◆ **EXERCISE AIM**
Output every line of the records below without changing a single character.

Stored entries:
________________________________________
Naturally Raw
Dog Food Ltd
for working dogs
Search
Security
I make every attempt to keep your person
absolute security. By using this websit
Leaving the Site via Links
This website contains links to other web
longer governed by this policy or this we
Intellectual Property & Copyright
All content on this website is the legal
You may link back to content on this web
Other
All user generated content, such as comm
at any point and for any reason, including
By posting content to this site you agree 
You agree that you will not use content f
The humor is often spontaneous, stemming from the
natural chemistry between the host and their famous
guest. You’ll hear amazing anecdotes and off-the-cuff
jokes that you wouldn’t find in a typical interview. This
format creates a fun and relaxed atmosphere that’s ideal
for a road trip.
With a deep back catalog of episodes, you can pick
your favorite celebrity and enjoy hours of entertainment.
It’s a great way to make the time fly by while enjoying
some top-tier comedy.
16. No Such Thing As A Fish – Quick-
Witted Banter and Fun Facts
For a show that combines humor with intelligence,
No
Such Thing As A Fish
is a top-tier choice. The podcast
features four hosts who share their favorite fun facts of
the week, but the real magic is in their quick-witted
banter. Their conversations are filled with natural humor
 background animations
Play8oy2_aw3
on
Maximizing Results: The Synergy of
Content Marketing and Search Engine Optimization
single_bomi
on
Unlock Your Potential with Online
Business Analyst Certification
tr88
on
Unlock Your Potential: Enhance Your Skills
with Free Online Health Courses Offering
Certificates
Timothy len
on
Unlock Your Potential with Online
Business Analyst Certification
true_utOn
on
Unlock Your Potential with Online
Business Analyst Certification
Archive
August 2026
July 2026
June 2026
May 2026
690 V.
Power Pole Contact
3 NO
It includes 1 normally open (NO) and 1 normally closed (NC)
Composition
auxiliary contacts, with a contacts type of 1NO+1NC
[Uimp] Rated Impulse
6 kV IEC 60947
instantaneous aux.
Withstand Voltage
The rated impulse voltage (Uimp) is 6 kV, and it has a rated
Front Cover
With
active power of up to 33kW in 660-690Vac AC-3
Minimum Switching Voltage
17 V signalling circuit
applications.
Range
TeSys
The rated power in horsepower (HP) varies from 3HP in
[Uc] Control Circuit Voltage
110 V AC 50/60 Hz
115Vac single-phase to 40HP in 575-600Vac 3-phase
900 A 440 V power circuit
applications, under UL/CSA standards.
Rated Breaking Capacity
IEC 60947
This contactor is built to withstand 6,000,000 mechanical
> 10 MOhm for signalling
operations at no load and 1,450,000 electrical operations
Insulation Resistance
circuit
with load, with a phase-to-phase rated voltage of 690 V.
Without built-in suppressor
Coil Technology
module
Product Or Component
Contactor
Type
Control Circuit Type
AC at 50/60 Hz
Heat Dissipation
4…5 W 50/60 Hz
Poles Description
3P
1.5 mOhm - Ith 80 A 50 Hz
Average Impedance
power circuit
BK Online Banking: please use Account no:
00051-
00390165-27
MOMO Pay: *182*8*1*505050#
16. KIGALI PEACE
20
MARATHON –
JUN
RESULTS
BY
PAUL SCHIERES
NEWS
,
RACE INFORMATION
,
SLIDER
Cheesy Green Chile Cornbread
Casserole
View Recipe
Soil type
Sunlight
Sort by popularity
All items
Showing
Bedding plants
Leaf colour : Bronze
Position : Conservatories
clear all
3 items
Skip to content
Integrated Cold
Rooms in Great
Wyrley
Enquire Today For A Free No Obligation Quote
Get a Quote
________________________________________
◆ **PROBLEM SOLUTION**
Naturally Raw
Dog Food Ltd
for working dogs
Search
Security
I make every attempt to keep your person
absolute security. By using this websit
Leaving the Site via Links
This website contains links to other web
longer governed by this policy or this we
Intellectual Property & Copyright
All content on this website is the legal
You may link back to content on this web
Other
All user generated content, such as comm
at any point and for any reason, including
By posting content to this site you agree 
You agree that you will not use content f
The humor is often spontaneous, stemming from the
natural chemistry between the host and their famous
guest. You’ll hear amazing anecdotes and off-the-cuff
jokes that you wouldn’t find in a typical interview. This
format creates a fun and relaxed atmosphere that’s ideal
for a road trip.
With a deep back catalog of episodes, you can pick
your favorite celebrity and enjoy hours of entertainment.
It’s a great way to make the time fly by while enjoying
some top-tier comedy.
16. No Such Thing As A Fish – Quick-
Witted Banter and Fun Facts
For a show that combines humor with intelligence,
No
Such Thing As A Fish
is a top-tier choice. The podcast
features four hosts who share their favorite fun facts of
the week, but the real magic is in their quick-witted
banter. Their conversations are filled with natural humor
 background animations
Play8oy2_aw3
on
Maximizing Results: The Synergy of
Content Marketing and Search Engine Optimization
single_bomi
on
Unlock Your Potential with Online
Business Analyst Certification
tr88
on
Unlock Your Potential: Enhance Your Skills
with Free Online Health Courses Offering
Certificates
Timothy len
on
Unlock Your Potential with Online
Business Analyst Certification
true_utOn
on
Unlock Your Potential with Online
Business Analyst Certification
Archive
August 2026
July 2026
June 2026
May 2026
690 V.
Power Pole Contact
3 NO
It includes 1 normally open (NO) and 1 normally closed (NC)
Composition
auxiliary contacts, with a contacts type of 1NO+1NC
[Uimp] Rated Impulse
6 kV IEC 60947
instantaneous aux.
Withstand Voltage
The rated impulse voltage (Uimp) is 6 kV, and it has a rated
Front Cover
With
active power of up to 33kW in 660-690Vac AC-3
Minimum Switching Voltage
17 V signalling circuit
applications.
Range
TeSys
The rated power in horsepower (HP) varies from 3HP in
[Uc] Control Circuit Voltage
110 V AC 50/60 Hz
115Vac single-phase to 40HP in 575-600Vac 3-phase
900 A 440 V power circuit
applications, under UL/CSA standards.
Rated Breaking Capacity
IEC 60947
This contactor is built to withstand 6,000,000 mechanical
> 10 MOhm for signalling
operations at no load and 1,450,000 electrical operations
Insulation Resistance
circuit
with load, with a phase-to-phase rated voltage of 690 V.
Without built-in suppressor
Coil Technology
module
Product Or Component
Contactor
Type
Control Circuit Type
AC at 50/60 Hz
Heat Dissipation
4…5 W 50/60 Hz
Poles Description
3P
1.5 mOhm - Ith 80 A 50 Hz
Average Impedance
power circuit
BK Online Banking: please use Account no:
00051-
00390165-27
MOMO Pay: *182*8*1*505050#
16. KIGALI PEACE
20
MARATHON –
JUN
RESULTS
BY
PAUL SCHIERES
NEWS
,
RACE INFORMATION
,
SLIDER
Cheesy Green Chile Cornbread
Casserole
View Recipe
Soil type
Sunlight
Sort by popularity
All items
Showing
Bedding plants
Leaf colour : Bronze
Position : Conservatories
clear all
3 items
Skip to content
Integrated Cold
Rooms in Great
Wyrley
Enquire Today For A Free No Obligation Quote
Get a Quote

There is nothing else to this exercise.